Verfasst: Di 7. Apr 2026, 17:37
von SaschaM70
Ein freundliches Hallo in die Runde!
Ich (männlich) bin neu im Forum und lese mich ein...Fragen kommen sicher bald.

Hämochromatose hat meine Hausärztin bei mir vor 9 Jahren festgestellt, ohne Beschwerden vorher meinerseits. Ich bin jetzt 55 und habe ca 20 Aderlässe hinter mir.

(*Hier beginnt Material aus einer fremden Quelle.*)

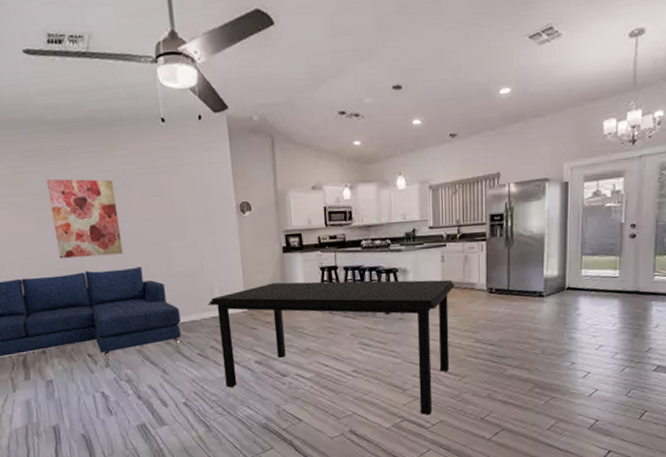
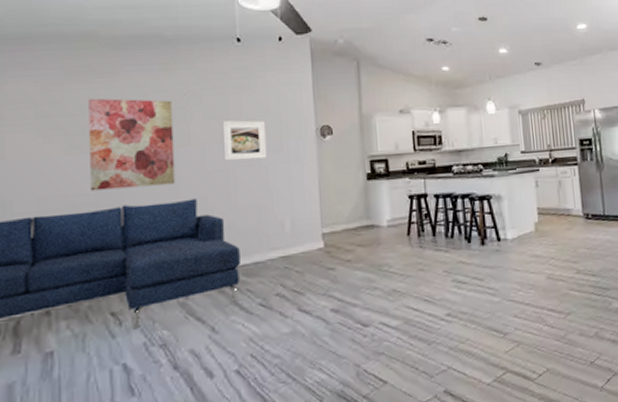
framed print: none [157,197,196,235] -> present [223,120,268,161]
dining table: present [207,279,456,415] -> none [276,206,553,364]

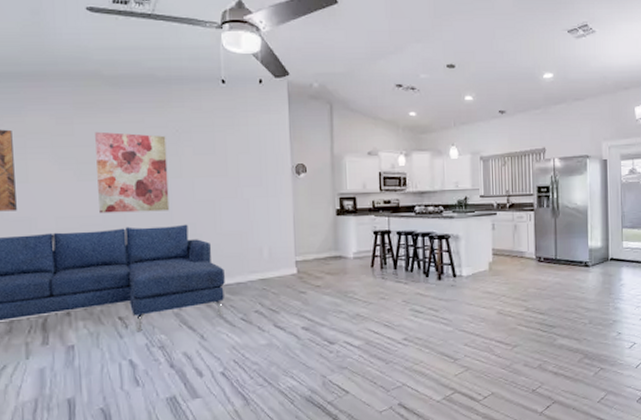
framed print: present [223,120,268,161] -> none [210,156,249,193]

Relativ wenig würde ich sagen und seit 4 Jahren keinen mehr...

Den Leidensweg zur Krankheit habe ich nicht zuvor, also bis zur Diagnose erlebt, sondern erlebe ihn zur Zeit und habe mich deshalb hier angemeldet bzw seit kurzem schaue ich hier als Gast mit rein.

Ferritinwert war bei der Diagnose 990. C282Y und H63D ist die Mutation und nach vllt 6 Aderlässen war ich bei 'unter hundert'.
Die Aderlässe waren nicht einfach, aber es hat funktioniert...
Die nächsten 10 AL waren ein wilder Ritt bei verschiedenen Institutionen.

Da ich eine starke Abneigung dagegen entwickelte, kam mir meine neue Hausärztin gerade recht, die meine 200-300 Ferritin als guten Wert ("andere wären froh um soviel Eisen") einschätzt und nichts unternimmt.

Weil es mir allgemein seit letztem Herbst immer schlechter geht (Kraft, Schmerzen, Depressionen), habe ich mich meiner Hämachromatose besonnen und mich informiert. Richtig verstanden hatte ich die Krankheit bisher nicht und war nicht sehr verantwortungsvoll.
Jetzt aber zu erleben, wie ich rumgeschickt werde, wie keiner zuständig ist, das belastet mich.

Zum Glück kann ich in meiner alten Heimatstadt (100km) in 3 Wochen vorsprechen und hoffentlich gleich oder kurz später einen AL bekommen (da machen sie es so, wie ich will und vertrage).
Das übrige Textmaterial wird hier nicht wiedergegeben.